Treating employees like clients

Sometimes in business transactions, speed has become an end unto itself: Close the deal quickly and move on. Not at Accounting Principals-Richmond.

The business model for this professional recruiting firm is all about long-term relationships, not only in dealing with clients, but with employees as well. The ethos of its customer service — a commitment  to integrity, mutual respect and support services — also applies to its staff, and that is no common thing in the field of competitive sales.

In 2013, Accounting Principals employees’ positive ratings of their workplace propelled the firm to the No. 1 ranking among large companies on the list of Best Places to Work in Virginia. This year, the firm is a repeat winner.

Administrative assistant Dorothy Brooks is a good example of the loyalty that Accounting Principals fosters. She started as a temp at the agency 19 years ago and never left.  Back then, she was a single mother with a young son, but she says she was given the flexibility to be there when her child needed her, and, later, was given the same leeway to care for her mother.
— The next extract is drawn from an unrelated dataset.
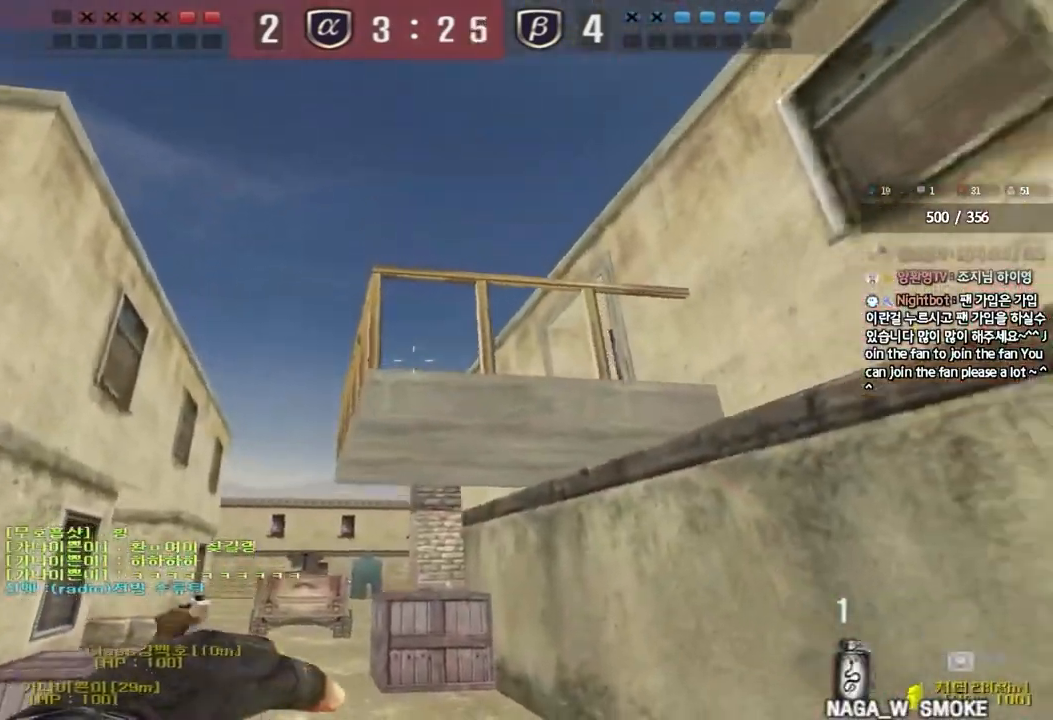
{"keys": ["a", "s"], "events": [[300, "space", "down"], [333, "w", "up"], [433, "space", "up"], [450, "a", "down"], [450, "s", "down"]]}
Nearly two decades later, that humanistic approach remains at the core of Accounting Principals’ culture. The company’s latest hire, executive recruiter Shannon Patel, was seven months pregnant when she started work last August, which means she had to go on maternity leave after a bare two months on the job. Her newborn son then had serious health problems, which necessitated more time away from the office.

“The support I received was amazing,” she says.

“If someone has a health or family concern, it’s never, ‘What’s our policy’?” says Jennifer Dodge, the managing director at Accounting Principals. “Instead, we figure out a way to make it happen.”

The company extends that generous spirit to its community relations, doing three or four team volunteer events every year. Dodge says such endeavors are especially important to millennial staff members, who believe that work should be more than just a job. The enthusiasm of these young colleagues, in turn, gives their boomer and Generation X co-workers a boost, she says. The company also recently added a paid personal volunteerism day so that employees can give time to their pet causes. “We do a lot of community services, and I enjoy that,” Brooks says.

The company also supports its employees in developing their careers. Brooks was given the time to pursue her bachelor’s degree in business administration, and Natalee Rinaca, the firm’s senior business development manager, was able to change jobs within the company five times in  eight years until she felt she had found the perfect fit.  “There are a lot of opportunities to move around. Lots of potential for internal growth,” Rinaca says.

Accounting Principals is wise enough to understand the payback of longtime employees such as Brooks and Rinaca: The expertise they develop in their areas is a huge factor in retaining clients.

In 2001, for instance, Mark Koschmeder came to Accounting Principals in search of a job. He was relocating from Northern Virginia to the Richmond area and had talked to a number of head hunters. “But,” he says, “Jen and her team seemed more interested in placing me in something right, career-wise.”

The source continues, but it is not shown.